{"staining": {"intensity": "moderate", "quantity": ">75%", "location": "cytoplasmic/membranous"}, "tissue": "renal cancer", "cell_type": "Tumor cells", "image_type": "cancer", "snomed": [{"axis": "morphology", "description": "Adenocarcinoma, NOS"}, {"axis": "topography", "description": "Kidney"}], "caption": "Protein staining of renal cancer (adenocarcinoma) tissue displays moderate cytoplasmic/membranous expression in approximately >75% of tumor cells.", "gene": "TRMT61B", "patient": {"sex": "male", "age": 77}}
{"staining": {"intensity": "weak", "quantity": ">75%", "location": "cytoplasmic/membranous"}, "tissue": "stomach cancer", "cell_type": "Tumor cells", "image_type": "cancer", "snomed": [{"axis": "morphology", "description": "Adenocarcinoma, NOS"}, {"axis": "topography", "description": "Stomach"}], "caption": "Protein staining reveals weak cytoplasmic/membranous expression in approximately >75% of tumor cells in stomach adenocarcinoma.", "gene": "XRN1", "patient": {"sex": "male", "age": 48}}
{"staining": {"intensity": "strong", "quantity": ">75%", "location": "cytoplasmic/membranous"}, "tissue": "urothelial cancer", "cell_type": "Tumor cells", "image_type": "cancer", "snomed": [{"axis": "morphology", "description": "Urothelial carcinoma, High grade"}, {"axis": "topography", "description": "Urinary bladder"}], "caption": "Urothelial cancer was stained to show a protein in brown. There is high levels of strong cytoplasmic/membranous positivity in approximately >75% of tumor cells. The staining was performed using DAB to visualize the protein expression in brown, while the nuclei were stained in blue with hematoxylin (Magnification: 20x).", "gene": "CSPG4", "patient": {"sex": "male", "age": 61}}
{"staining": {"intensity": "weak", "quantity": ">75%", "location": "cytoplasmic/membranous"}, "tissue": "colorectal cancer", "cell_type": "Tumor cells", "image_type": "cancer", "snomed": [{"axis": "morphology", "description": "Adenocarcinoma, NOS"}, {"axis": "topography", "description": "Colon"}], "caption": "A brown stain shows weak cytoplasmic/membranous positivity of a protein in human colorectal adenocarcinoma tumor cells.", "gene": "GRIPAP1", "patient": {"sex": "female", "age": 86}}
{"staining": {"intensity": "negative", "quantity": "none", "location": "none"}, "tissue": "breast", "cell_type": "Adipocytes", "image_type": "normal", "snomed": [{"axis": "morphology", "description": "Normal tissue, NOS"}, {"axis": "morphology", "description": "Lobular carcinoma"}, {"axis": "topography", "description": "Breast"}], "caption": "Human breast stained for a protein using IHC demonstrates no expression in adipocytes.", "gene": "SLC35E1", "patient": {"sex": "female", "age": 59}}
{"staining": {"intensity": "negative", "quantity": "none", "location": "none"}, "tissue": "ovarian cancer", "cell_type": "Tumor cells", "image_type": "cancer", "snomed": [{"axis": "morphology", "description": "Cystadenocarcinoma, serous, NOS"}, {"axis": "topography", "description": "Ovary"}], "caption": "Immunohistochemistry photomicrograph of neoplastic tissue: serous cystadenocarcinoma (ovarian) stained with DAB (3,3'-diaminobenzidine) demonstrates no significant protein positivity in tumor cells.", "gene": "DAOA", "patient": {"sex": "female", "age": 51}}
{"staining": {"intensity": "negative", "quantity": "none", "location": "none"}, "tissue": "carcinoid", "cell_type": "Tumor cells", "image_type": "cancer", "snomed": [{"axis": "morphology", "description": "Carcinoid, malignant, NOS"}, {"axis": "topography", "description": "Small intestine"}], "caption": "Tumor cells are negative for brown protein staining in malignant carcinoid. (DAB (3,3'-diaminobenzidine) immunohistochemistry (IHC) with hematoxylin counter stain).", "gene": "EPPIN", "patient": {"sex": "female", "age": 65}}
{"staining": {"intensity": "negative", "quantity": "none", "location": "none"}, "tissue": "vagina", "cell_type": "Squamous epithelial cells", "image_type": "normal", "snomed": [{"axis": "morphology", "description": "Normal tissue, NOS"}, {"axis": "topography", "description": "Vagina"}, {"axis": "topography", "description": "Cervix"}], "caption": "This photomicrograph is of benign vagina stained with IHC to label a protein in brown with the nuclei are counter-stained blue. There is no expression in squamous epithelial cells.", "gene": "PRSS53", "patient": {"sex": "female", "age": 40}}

===============

Above are some records; copy each line there that contains "counter".

{"staining": {"intensity": "negative", "quantity": "none", "location": "none"}, "tissue": "carcinoid", "cell_type": "Tumor cells", "image_type": "cancer", "snomed": [{"axis": "morphology", "description": "Carcinoid, malignant, NOS"}, {"axis": "topography", "description": "Small intestine"}], "caption": "Tumor cells are negative for brown protein staining in malignant carcinoid. (DAB (3,3'-diaminobenzidine) immunohistochemistry (IHC) with hematoxylin counter stain).", "gene": "EPPIN", "patient": {"sex": "female", "age": 65}}
{"staining": {"intensity": "negative", "quantity": "none", "location": "none"}, "tissue": "vagina", "cell_type": "Squamous epithelial cells", "image_type": "normal", "snomed": [{"axis": "morphology", "description": "Normal tissue, NOS"}, {"axis": "topography", "description": "Vagina"}, {"axis": "topography", "description": "Cervix"}], "caption": "This photomicrograph is of benign vagina stained with IHC to label a protein in brown with the nuclei are counter-stained blue. There is no expression in squamous epithelial cells.", "gene": "PRSS53", "patient": {"sex": "female", "age": 40}}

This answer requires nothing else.